La Maison Keist, c’est:
2020, date de mise en service.
170 m2 aménageables en 4 à 7 pièces au maximum.
255 composants à assembler.
35 jours effectifs de construction.
2 niveaux.
1 an de monitorage pour analyser le comportement thermique de la structure.
Jusqu’à 14 panneaux solaires sur le toit, en fonction des besoins des habitants.
15 kg de pellets par semaine en moyenne pour se chauffer, soit environ 600 francs par an.

L’ARCHITECTE

Diplômé de l’EPFL, Eligio Novello a fondé le bureau U15 en 1994, à Vevey. En plus d’avoir réalisé plusieurs projets tels que des quartiers de logements écologiques, des habitations collectives et des bâtiments administratifs, le Vaudois d’origine italienne développe depuis près de trente ans le concept d’habitat préfabriqué, dans une optique de simplification et de réutilisation des composants et des matières premières. En 2019, le bureau a été distingué par une mention spéciale dans le cadre du Prix Bilan de l’immobilier pour la qualité de ses concepts architecturaux en matière de construction durable, ainsi que par un deuxième prix pour la Maison Keist, à Murist (FR), nommée d’après son maître d’ouvrage, Frédéric Keist. L’année dernière, l’ouvrage a aussi reçu le prix européen Best Architects.

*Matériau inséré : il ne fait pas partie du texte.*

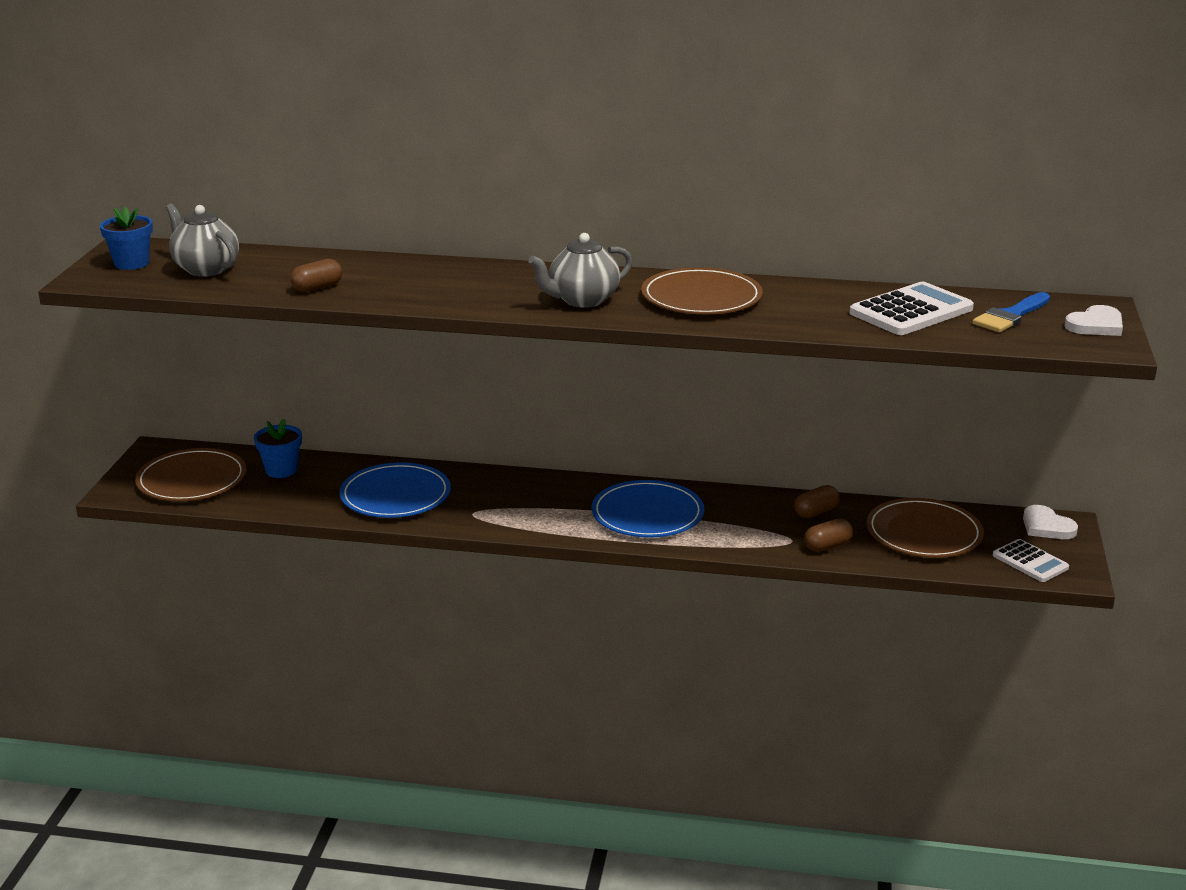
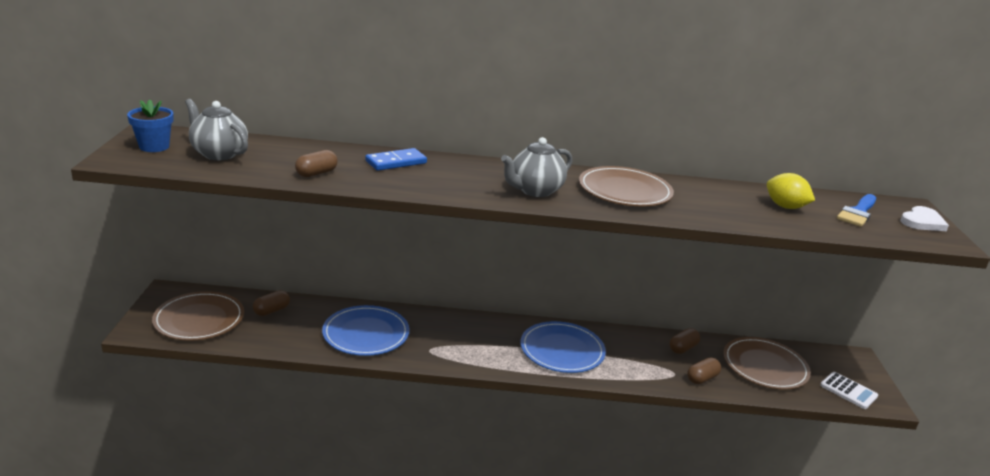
camera: 10 degrees left, 0 degrees up
blue flower pot [254,419,302,478] -> brown capsule [253,290,290,316]
white calculator [850,282,974,335] -> yellow lemon [767,173,815,209]
white heart [1023,505,1078,539] -> none
none -> blue domino [365,148,427,171]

UN QUARTIER MUTUALISÉ, SOLIDAIRE ET ÉVOLUTIF

Si la Maison Keist est pour l’heure la première construction en kit réalisée selon le principe Minimhouse, Eligio Novello vise à offrir une véritable alternative à l’urbanisation collective de masse en zone rurale et périurbaine. Son idéal: un quartier entier conçu selon ce concept, avec des unités de différentes tailles juxtaposées sur un même terrain. Ainsi, une vingtaine de maisons pourraient être construites sur 3500 m2, sachant que le modèle XXS propose une surface minimale de 32 m2 pour un prix de 235 000 francs. «L’idée est de mutualiser le sol entre les individus, à l’image d’une coopérative d’habitation. On parle alors de densité douce, où l’usage du foncier est optimisé et l’empreinte sur le territoire fortement réduite, grâce à un mode constructif léger pour l’environnement», explique-t-il. La parcelle se partagerait alors entre des espaces privés, semi-publics et publics, tels que des places de jeux et des jardins, afin de permettre à chacun de garder contact avec la terre et de favoriser la mixité générationnelle et le lien social. Actuellement, l’architecte et son équipe approchent les communes afin de trouver des porteurs de projet intéressés. «Celles qui disposent d’un terrain avec droit de superficie qui pourrait convenir peuvent nous contacter», tient-il à souligner.